Segundo, enquanto no negócio da Uber tem de existir necessariamente mão de obra para que o serviço seja prestado – afinal de contas não há (ainda) transporte sem o trabalho dos motoristas – na AirBnB o negócio está centrado no local do alojamento e não é necessária uma intervenção permanente dos que oferecem o serviço para que este decorra. Por fim, e de acordo com um estudo da Earnest, quem disponibiliza o seu espaço na AirBnB ganha, em média, três vezes mais do que quem é motorista na Uber. Em particular, é importante notar que 82% dos motoristas da Uber ganham menos de 500 dólares por mês. Ou seja, o modelo de negócio da AirBnB parece, genericamente, conseguir criar valor para quem disponibiliza o seu alojamento, mas já o da Uber é baseado em rendimentos absolutamente reduzidos para os motoristas.

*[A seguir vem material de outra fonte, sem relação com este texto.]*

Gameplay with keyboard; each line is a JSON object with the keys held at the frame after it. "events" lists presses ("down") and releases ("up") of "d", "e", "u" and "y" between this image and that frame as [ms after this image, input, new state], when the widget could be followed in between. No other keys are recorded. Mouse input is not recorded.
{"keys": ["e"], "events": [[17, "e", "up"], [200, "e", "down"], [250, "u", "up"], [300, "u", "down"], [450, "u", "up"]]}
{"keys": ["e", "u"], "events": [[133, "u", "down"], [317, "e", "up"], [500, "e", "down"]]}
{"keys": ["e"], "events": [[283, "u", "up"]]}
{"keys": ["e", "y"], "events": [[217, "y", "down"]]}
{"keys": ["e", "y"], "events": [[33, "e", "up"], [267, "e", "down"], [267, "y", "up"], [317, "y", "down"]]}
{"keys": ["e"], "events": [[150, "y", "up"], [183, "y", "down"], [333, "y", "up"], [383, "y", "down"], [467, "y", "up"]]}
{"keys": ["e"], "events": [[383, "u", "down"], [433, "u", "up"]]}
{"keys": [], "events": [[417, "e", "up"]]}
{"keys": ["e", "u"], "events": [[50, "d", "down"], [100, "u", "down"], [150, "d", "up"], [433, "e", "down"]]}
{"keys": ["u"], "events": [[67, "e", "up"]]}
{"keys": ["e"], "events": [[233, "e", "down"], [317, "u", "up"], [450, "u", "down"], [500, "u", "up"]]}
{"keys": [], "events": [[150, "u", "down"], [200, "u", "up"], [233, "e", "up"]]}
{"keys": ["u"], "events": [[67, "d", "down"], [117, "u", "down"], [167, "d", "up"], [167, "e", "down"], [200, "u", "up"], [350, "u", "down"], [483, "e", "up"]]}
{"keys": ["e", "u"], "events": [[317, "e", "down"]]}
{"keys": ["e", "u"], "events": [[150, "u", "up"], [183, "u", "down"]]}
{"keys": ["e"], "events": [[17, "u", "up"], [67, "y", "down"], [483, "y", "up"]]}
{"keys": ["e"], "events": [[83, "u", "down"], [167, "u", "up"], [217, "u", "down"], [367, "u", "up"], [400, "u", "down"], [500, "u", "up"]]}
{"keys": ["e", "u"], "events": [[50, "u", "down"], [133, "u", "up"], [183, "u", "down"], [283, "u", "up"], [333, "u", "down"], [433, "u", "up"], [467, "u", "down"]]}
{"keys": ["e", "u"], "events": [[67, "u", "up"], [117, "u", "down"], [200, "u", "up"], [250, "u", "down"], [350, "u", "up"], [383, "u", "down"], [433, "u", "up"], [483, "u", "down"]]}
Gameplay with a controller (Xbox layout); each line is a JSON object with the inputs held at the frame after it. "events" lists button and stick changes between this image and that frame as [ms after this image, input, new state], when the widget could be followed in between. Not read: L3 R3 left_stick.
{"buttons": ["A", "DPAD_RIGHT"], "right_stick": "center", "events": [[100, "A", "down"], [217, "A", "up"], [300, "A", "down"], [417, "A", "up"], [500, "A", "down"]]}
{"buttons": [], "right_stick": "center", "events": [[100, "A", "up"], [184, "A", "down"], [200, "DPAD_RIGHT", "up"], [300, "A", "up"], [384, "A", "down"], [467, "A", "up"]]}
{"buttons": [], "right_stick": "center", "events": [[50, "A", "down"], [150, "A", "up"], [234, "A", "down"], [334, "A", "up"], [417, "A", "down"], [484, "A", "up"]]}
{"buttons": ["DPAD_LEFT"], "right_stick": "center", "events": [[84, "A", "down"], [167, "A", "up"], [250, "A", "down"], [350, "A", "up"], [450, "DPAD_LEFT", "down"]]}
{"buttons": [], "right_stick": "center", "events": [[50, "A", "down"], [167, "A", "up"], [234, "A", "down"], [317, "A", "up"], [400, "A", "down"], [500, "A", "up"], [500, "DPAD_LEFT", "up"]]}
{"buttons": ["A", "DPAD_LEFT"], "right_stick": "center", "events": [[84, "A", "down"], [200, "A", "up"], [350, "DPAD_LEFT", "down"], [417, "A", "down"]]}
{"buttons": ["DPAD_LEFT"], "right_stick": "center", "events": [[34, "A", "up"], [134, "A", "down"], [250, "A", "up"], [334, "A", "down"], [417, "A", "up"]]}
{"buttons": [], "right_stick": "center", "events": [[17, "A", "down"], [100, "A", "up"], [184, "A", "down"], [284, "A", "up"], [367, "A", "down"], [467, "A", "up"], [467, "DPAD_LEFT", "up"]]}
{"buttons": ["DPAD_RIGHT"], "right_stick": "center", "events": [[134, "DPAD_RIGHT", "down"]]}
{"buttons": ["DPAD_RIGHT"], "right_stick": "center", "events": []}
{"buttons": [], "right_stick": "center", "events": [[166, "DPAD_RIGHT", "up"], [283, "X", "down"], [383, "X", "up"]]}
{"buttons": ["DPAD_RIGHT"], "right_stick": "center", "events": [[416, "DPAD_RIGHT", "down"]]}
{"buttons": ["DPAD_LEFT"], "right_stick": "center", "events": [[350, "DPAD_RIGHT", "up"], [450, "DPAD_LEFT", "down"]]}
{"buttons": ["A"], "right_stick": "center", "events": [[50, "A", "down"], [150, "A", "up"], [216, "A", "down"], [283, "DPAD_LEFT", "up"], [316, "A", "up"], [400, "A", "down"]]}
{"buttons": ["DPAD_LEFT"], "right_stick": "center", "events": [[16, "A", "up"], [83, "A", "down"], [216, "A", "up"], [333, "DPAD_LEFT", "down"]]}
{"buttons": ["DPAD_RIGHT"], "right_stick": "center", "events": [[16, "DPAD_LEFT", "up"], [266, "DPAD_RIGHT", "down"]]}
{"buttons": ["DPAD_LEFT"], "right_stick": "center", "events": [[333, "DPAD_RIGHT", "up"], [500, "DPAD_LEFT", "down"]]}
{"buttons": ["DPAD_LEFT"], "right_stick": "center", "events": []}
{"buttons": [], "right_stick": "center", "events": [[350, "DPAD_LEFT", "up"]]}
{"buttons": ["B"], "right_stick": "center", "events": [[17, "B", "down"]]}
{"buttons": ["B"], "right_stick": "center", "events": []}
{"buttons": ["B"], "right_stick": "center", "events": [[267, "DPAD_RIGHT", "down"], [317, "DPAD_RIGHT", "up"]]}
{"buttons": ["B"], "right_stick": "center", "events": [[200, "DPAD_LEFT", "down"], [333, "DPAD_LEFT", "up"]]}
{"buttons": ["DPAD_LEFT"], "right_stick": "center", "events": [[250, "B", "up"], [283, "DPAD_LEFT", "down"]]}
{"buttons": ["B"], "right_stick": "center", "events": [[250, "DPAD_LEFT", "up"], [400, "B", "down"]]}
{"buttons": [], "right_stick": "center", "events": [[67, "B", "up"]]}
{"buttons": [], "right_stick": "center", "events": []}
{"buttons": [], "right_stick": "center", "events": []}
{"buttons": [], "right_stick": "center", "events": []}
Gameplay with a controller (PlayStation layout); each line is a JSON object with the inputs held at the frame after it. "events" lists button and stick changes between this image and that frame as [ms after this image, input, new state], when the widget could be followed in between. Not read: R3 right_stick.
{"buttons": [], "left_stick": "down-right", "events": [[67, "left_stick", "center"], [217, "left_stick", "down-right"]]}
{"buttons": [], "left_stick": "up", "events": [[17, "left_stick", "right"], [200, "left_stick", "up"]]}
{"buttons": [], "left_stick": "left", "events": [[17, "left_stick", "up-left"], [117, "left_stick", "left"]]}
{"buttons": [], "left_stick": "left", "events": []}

Os clientes da Uber têm comodidade e preços excepcionalmente competitivos? Sim, sem dúvida. No entanto, isto é possível porque o preço cobrado em cada viagem não é suficiente para criar valor para todos os envolvidos. Existe valor para o cliente, mas o rendimento criado para os motoristas é muito diminuto e a empresa não consegue gerar resultados positivos. Portanto, de uma forma básica, o que acontece é que o dinheiro dos investidores da Uber subsidia as viagens e é o que permite a oferta de preços competitivos. Isto é sustentável? É este o paradigma de empreendedorismo que desejamos?

Como se diz em Silicon Valley ‘go big or go home’. A oferta pública inicial da Uber em bolsa parece ser exatamente uma tentativa de fuga para a frente. E vai, com certeza, criar muito valor (especulativo) para alguns. Mas quando chegar o dia em que alguém pergunte onde está o dinheiro investido – e que a Uber queima a um ritmo alucinante – a resposta pode ser a mesma que alguns bancos nos têm dado nos últimos anos: já não existe. Alguém ainda se lembra da bolha das dot.com que marcou o início da década de 2000? Talvez o início da década de 2020 seja marcado pelas ubers deste nosso tempo. A Uber não é um modelo de uma nova economia – por mais que nos queiram fazer acreditar — mas sim um modelo bem antigo que se repete ciclicamente: o entrepreneur claramente vai nu.